La BBC afirma que es el único lugar en el mundo donde calles y plazas mantienen los nombres en homenaje a héroes soviéticos. Y si bien algunos símbolos como la hoz y el martillo han desaparecido, es en la única exrepública soviética en donde aún existe el nombre de KGB para los servicios secretos de seguridad.
El 70% del aparato productivo está en manos del Estado. Desprecia la empresa privada: la acosa con un exceso de cargas impositivas y le crea siempre nuevas reglas de juego.
Pero hay algo que también es cierto: bajo su gobierno hubo estabilidad económica, aunque dependiente de Rusia, adonde exporta el 40% de sus productos. Moscú es, a la vez, su mayor acreedor: mantiene el 38% de la deuda estatal. Le subvenciona petróleo a un precio menor del mercado; Minsk, lo procesa y lo vende a precios internacionales.
Según el periódico alemán Parlament, los subsidios -directos o indirectos- de Moscú fueron de alrededor de USD 90 000 millones en el 2017.

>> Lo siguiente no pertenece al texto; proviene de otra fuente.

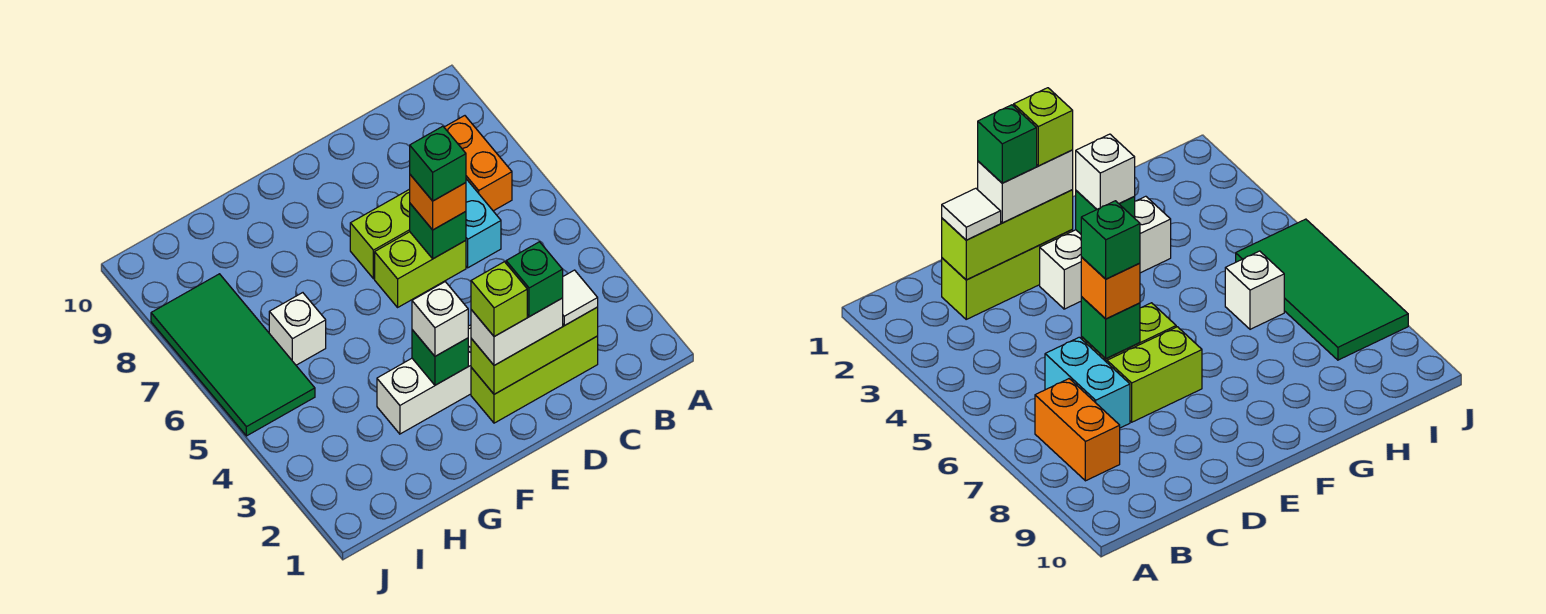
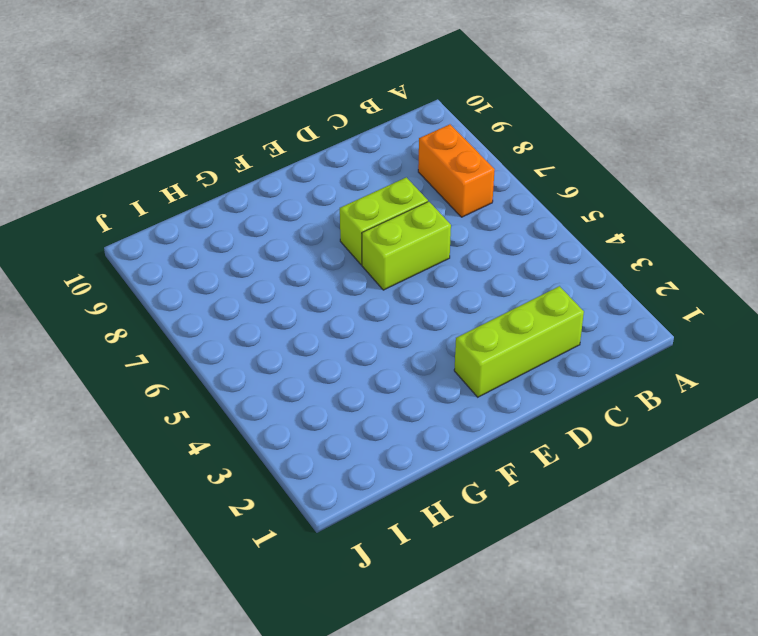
none -> cyan brick C6:C7 level 1
none -> white brick E3:G3 level 1
none -> white brick H6 level 1

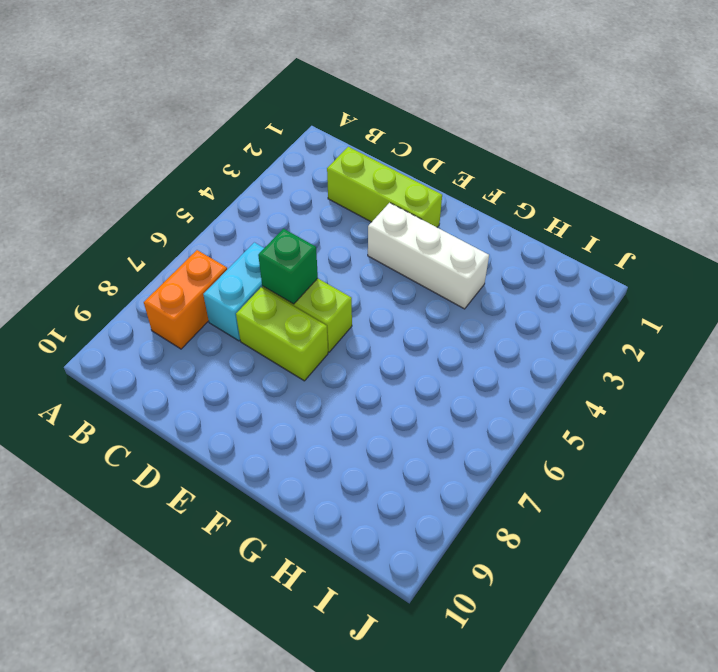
none -> white brick H6 level 1
none -> green tile I5:J8 level 1
none -> lime brick C2:E2 level 2

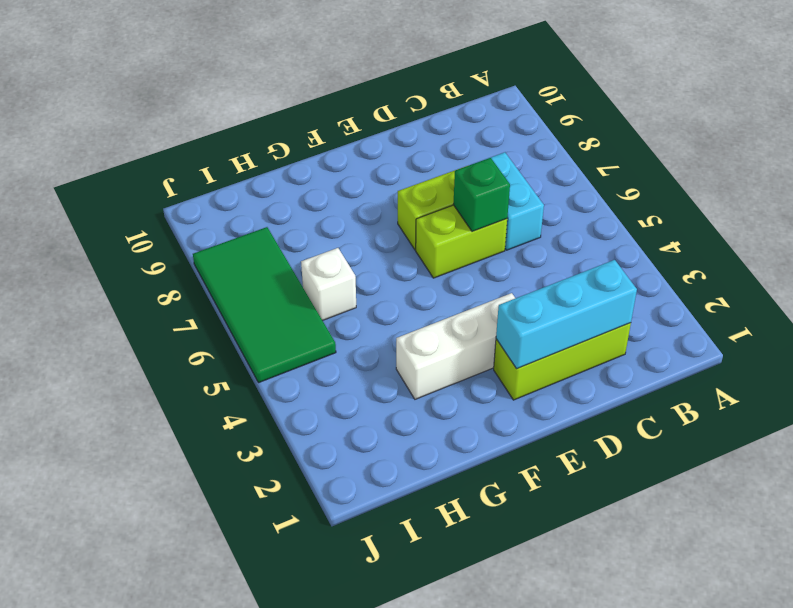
cyan brick C2:E2 level 2 -> lime brick C2:E2 level 2
none -> orange brick B7:B8 level 1
none -> green brick F3 level 2
none -> white tile C2 level 3

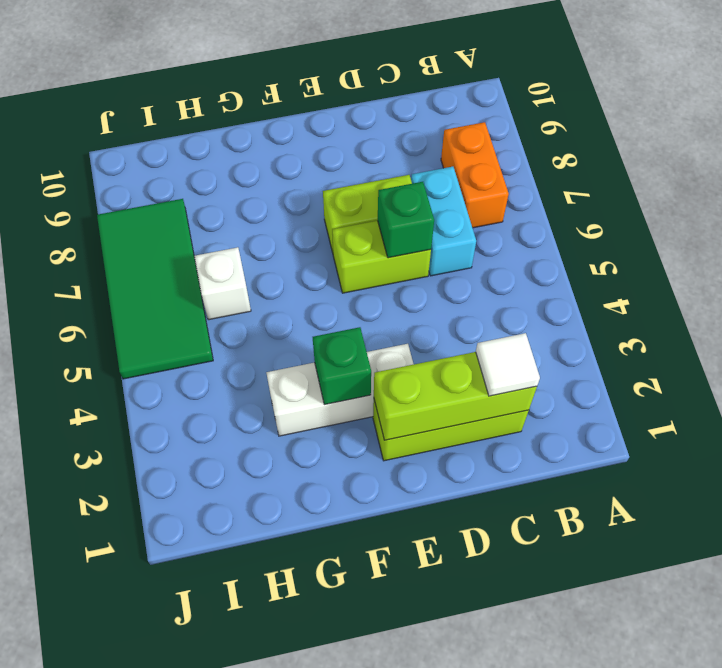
none -> white brick D2:E2 level 3
none -> orange brick D6 level 3
none -> white brick F3 level 3

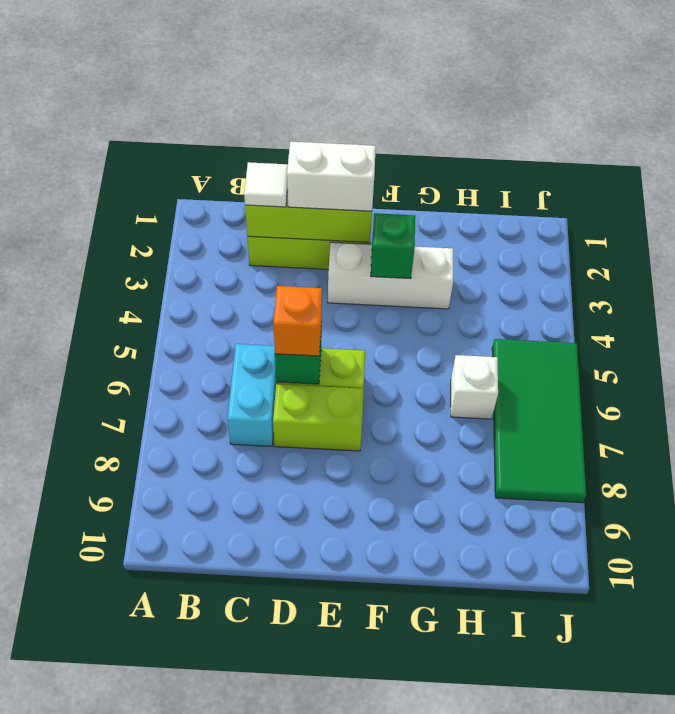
none -> orange brick B7:B8 level 1
none -> white brick F3 level 3
none -> green brick D2 level 4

Aunque hubo un distanciamiento entre él y Vladimir Putin, ambos se reunieron el lunes pasado. Moscú prometió un crédito de USD 1 500 millones.
Para Rusia y para la UE, Bielorrusia es un país que importa geopolíticamente al estar en el centro de Europa. Aunque Lukashenko intentó acercarse algunas veces a la UE, esta desconoció su victoria; Putin, en cambio, lo apoyó.
Si bien hay diferencias, algo une a Putin y Lukashenko: ambos están convencidos de que sin ellos -y así lo han dicho públicamente- sus países caerían en el caos. Y la disciplina es propia de un ‘padrecito’ con un pasado comunista.